I nodded. "Have her keep following that."

Macey nodded. "I thought you'd say that, too." We walked back in Zach's direction, and he stood up a little too quickly when he saw us, meeting us instead of waiting for us to come to him.

"Nice meeting you, Marcie," he smiled. "We'll see you at 5 for dinner, okay?" Definitely a code. My guess is that the Circle agents were less than five minutes away.

"Sure thing," Macey smiled. And then she turned and disappeared into the crowd.

Zach grabbed my hand and led me over to the service door of the museum, quickly picking the lock and taking us into the air-conditioned building. He guided me through a maze of exhibits and out a back door, then he looked around, unsure. So I took the lead. After all, I had lived in DC for several years before I came to Gallagher. And I was a spy.

I snuck us onto one of those resident-irritating hop-on-hop-off tourist busses and got off at union station. Personally, I've never understood what the big deal about union station is, as there isn't really anything there, but most of the bus companies don't ask for my opinion on D.C.'s tourist attractions. They wouldn't like my version of the city anyway.

We walked calmly but purposefully in the direction of the MARC trains that run to Baltimore, bought our tickets, and slipped aboard.

"That was nice, Gallagher Girl," Zach offered, when we were moving away from one city and toward the other. "Any particular reason for Baltimore?"

"We aren't secretly meeting any of my friends and putting them in danger, if that's what you mean," I snapped.

"Chill," Zach said softly, casually stretching his arm out and resting it on the seat behind me. "We had it all planned out. Nothing was going to happen. The others still had eyes on the Circle agents. But we needed something only she could do."
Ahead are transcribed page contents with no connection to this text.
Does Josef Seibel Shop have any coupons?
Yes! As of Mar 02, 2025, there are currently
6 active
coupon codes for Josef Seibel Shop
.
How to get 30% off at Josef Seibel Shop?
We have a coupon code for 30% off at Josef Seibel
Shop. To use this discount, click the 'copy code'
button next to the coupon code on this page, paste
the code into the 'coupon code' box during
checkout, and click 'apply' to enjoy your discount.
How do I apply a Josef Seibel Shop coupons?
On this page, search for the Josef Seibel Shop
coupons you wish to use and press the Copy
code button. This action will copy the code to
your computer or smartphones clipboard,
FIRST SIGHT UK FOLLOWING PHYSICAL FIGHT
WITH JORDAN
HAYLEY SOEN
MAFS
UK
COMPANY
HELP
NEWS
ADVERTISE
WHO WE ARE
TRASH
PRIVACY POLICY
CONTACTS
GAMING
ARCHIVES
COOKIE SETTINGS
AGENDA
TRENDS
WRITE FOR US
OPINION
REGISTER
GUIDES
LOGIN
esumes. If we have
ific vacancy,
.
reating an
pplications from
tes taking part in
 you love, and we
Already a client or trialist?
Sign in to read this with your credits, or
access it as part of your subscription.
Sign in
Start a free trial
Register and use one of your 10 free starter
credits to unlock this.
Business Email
I raised my eyebrows, and he brought his lips close to my ear.

"The routing number," he explained. "Macey pulled some money from it into a few offshore accounts and then into hers and got the cash." He fingered what looked like a rather large wad of US currency in his pocket.
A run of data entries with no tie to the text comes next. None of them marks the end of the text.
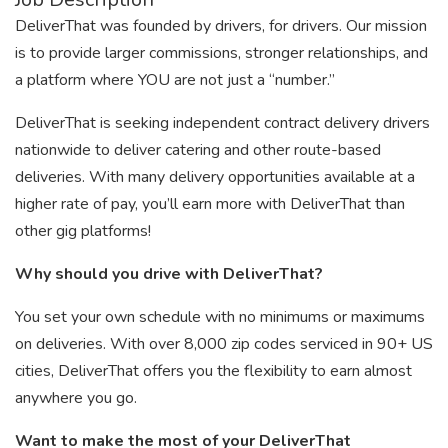
DeliverThat was founded by drivers, for drivers. Our mission
is to provide larger commissions, stronger relationships, and
a platform where YOU are not just a “number.”
DeliverThat is seeking independent contract delivery drivers
nationwide to deliver catering and other route-based
deliveries. With many delivery opportunities available at a
higher rate of pay, you’ll earn more with DeliverThat than
other gig platforms!
Why should you drive with DeliverThat?
You set your own schedule with no minimums or maximums
on deliveries. With over 8,000 zip codes serviced in 90+ US
cities, DeliverThat offers you the flexibility to earn almost
anywhere you go.
Want to make the most of your DeliverThat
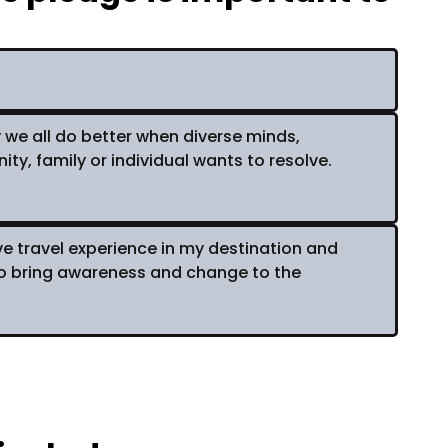
y we all do better when diverse minds,
, family or individual wants to resolve.
ive travel experience in my destination and
to bring awareness and change to the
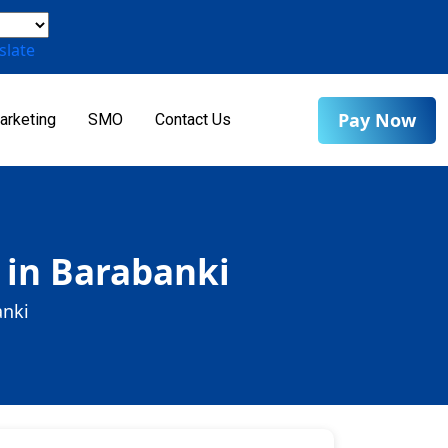
slate
Pay Now
arketing
SMO
Contact Us
 in Barabanki
anki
"You used Macey as a money launderer," I said, my voice flat. "Great."

"She volunteered. I asked her how to move money from an account under the radar, and, being the daughter of two very rich and less than law-abiding people, she knew. And she had the resources to do it."

"And if they trace the account back to the McHenrys?"

Zach rolled his eyes. "They won't. Clearly you've never embezzled money. Or evaded your taxes. Rich people become that way because they know how not to get caught." I was still annoyed, but I believed Zach enough to relax and lean against him. After all, I hadn't gotten much sleep at the mansion.

"She'll be fine, Cam," he said. "Don't worry." He hesitated for a moment, then repeated his question. "But seriously, Cam, why Baltimore?"

I smiled and twined my fingers in with his. "Oh you know," I answered mischievously, "It's a decent sized city. It'll be hard for them to find us."